===== TEXT SECTION

When I saw the job posting for the systems analyst position in the sales department, I had the balls to apply. No one in my family at 3Com, with one exception, had dared to venture outside of IT. It was like the Filipinos belonged in the support role, in the building in the back, not in any front-facing roles in the company. Behind the scenes. Unseen. Always accountable if anything goes wrong. This new role would be in Building 100 where the executives and sales and marketing teams sat. The most important and powerful people in the company where all decisions were made. That I had the guts to enter that building thinking I could work alongside them makes me smile today. There’s a reason we’re all naïve when we’re younger; that naivety moves the world, makes the impossible happen.

==========

__LIST OF TASKS__:
a – Condense the paragraph of the 3Com job-application passage that begins "When I saw the job posting" into a shorter version that keeps its main facts.
b – Output the stretch of the 3Com job-application passage from "When I saw the" through "the impossible happen." verbatim.
The listing has no connection to the passage about the 3Com job application.

===== DATA

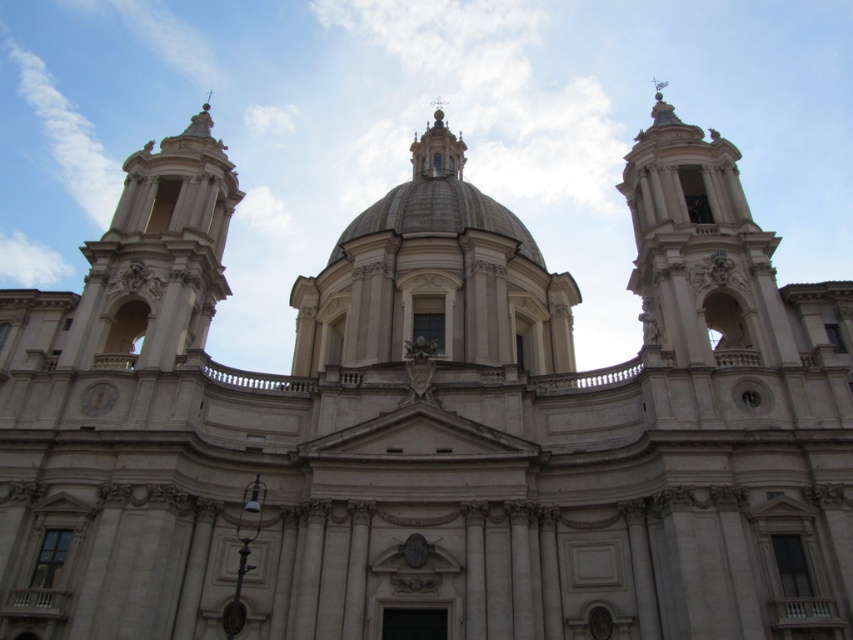
You are an architect evaluating the proportions of the building. Which object, the white marble dome at center or the white marble clock at lower left, is taller?

The white marble dome at center is taller than the white marble clock at lower left.

You are standing in front of the grand classical building. You see the white stone tower at left and the white marble dome at center. Which object is closer to you?

The white stone tower at left is closer to you because it is in front of the white marble dome at center.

==========

__RESULTS IN ORDER__:
a – Spotting an opening for a systems analyst in the sales department, the narrator boldly applied, though every family member at 3Com but one had stayed in IT. Filipinos seemed confined to unseen support roles in the back building, yet always blamed when something failed. The new job was in Building 100, home to the executives and the sales and marketing teams, the company's most powerful people and where all decisions were made. The narrator now smiles at that nerve, noting that youthful naivety moves the world and makes the impossible happen.

b –
When I saw the job posting for the systems analyst position in the sales department, I had the balls to apply. No one in my family at 3Com, with one exception, had dared to venture outside of IT. It was like the Filipinos belonged in the support role, in the building in the back, not in any front-facing roles in the company. Behind the scenes. Unseen. Always accountable if anything goes wrong. This new role would be in Building 100 where the executives and sales and marketing teams sat. The most important and powerful people in the company where all decisions were made. That I had the guts to enter that building thinking I could work alongside them makes me smile today. There’s a reason we’re all naïve when we’re younger; that naivety moves the world, makes the impossible happen.